On Monday 1st July 2019 my life radically changed forever.
I woke up struggling to breathe and my face and neck were swollen beyond recognition. I phoned my dad and asked him to drop me at my GP surgery and drop the kids off at school.
I refused to leave the waiting room until I could see a doctor. I knew something was seriously wrong with me.
The GP sent me to A&E, where a chest X-ray revealed a large mass. I was then sent for a CT scan, which showed I almost certainly had some kind of cancer in my mediastinum.
It was pressing on my blood vessels and caused Superior Vena Cava Syndrome. I was admitted and began a high dose of steroids. A biopsy was performed.
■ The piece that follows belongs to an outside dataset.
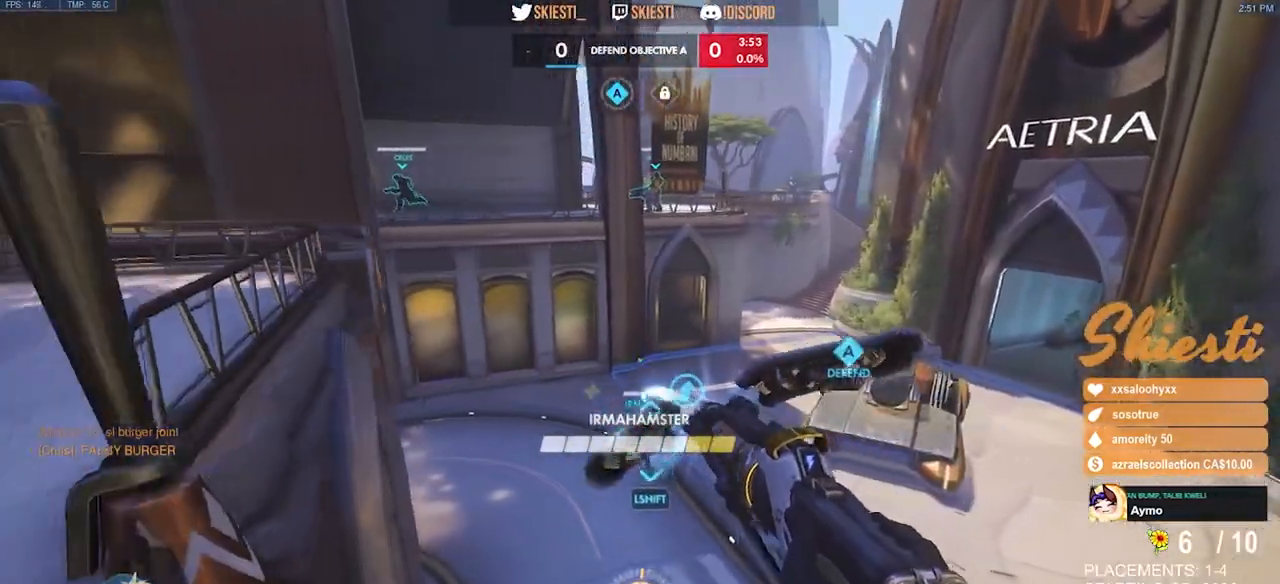
{"keys": ["a", "w"], "mouse": ["left"], "events": [[66, "space", "down"], [83, "w", "down"], [266, "space", "up"]]}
The doctors thought it was probably lymphoma, perhaps thymoma and a small chance it was a mediastinal germ cell tumour.
It was a germ cell tumour. The biopsy only found germinoma, but later on down the line my bloods would show it was a mixed tumour.
I had one round of Etoposide and Carboplatin chemotherapy, then four rounds of BEP. In January 2020 I had surgery to remove the last bit of the tumour, which had shrunk substantially. Only teratoma remained and it was removed with clear margins.
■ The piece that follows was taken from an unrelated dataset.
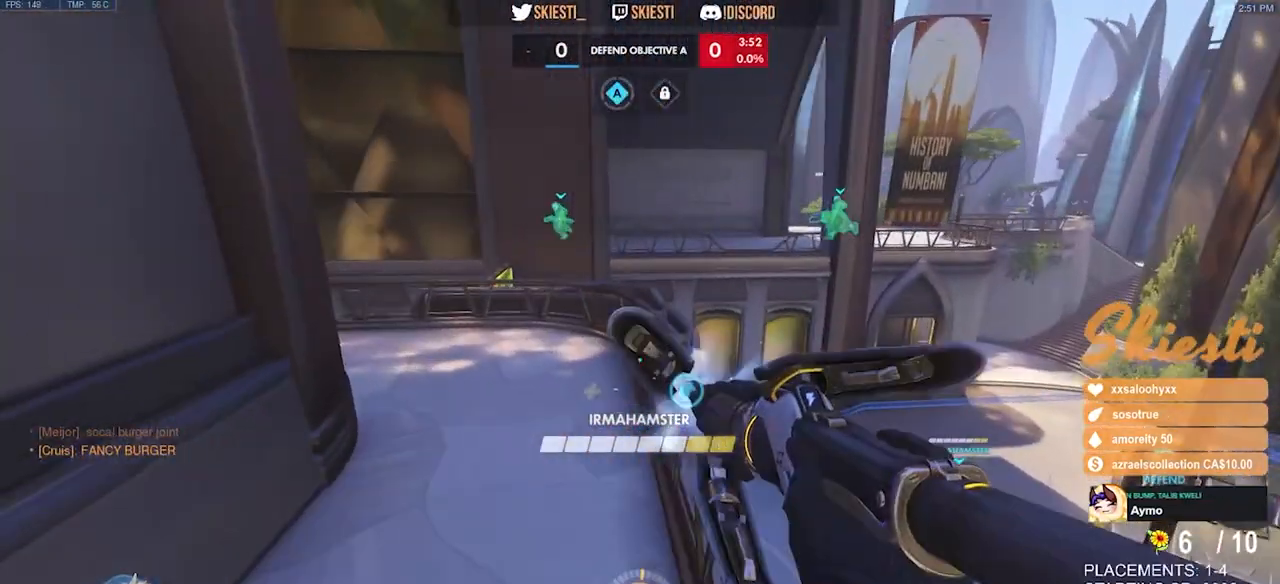
{"keys": ["w"], "mouse": ["left"], "events": [[283, "a", "up"]]}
I was deeply traumatised by chemotherapy and am still living with the damage it has caused my body. I have chemotherapy induced peripheral neuropathy and can no longer walk far or unaided. I’ve slowly learned to write again, but my hands are severely damaged. I also have tinnitus and a very painful keloid sternotomy scar.
I’ve been cancer free for almost three years now. A year before I was taken ill, my mum died of stomach cancer, four months after diagnosis. Our family has been shattered by cancer. I longed for my Mum and I longed to be well enough to look after my own children.
I’ve never been able to find another woman who has had the same cancer as me.